___ GIVEN RECORDS

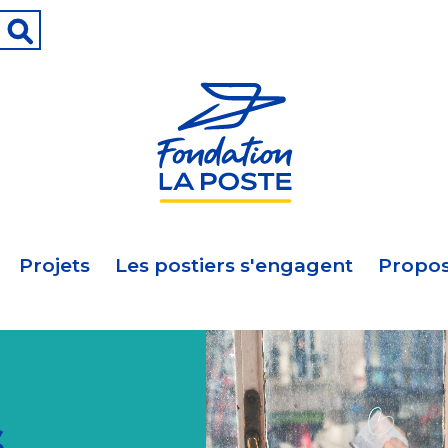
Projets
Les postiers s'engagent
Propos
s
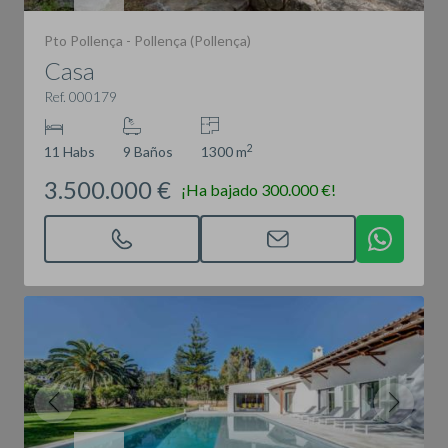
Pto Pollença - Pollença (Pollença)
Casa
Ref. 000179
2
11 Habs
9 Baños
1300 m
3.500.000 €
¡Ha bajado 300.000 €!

______

** TASK DESCRIPTION **
Repeat the listing above exactly, with no pictures.

** EXPECTED ANSWER **
Projets
Les postiers s'engagent
Propos
s
Pto Pollença - Pollença (Pollença)
Casa
Ref. 000179
2
11 Habs
9 Baños
1300 m
3.500.000 €
¡Ha bajado 300.000 €!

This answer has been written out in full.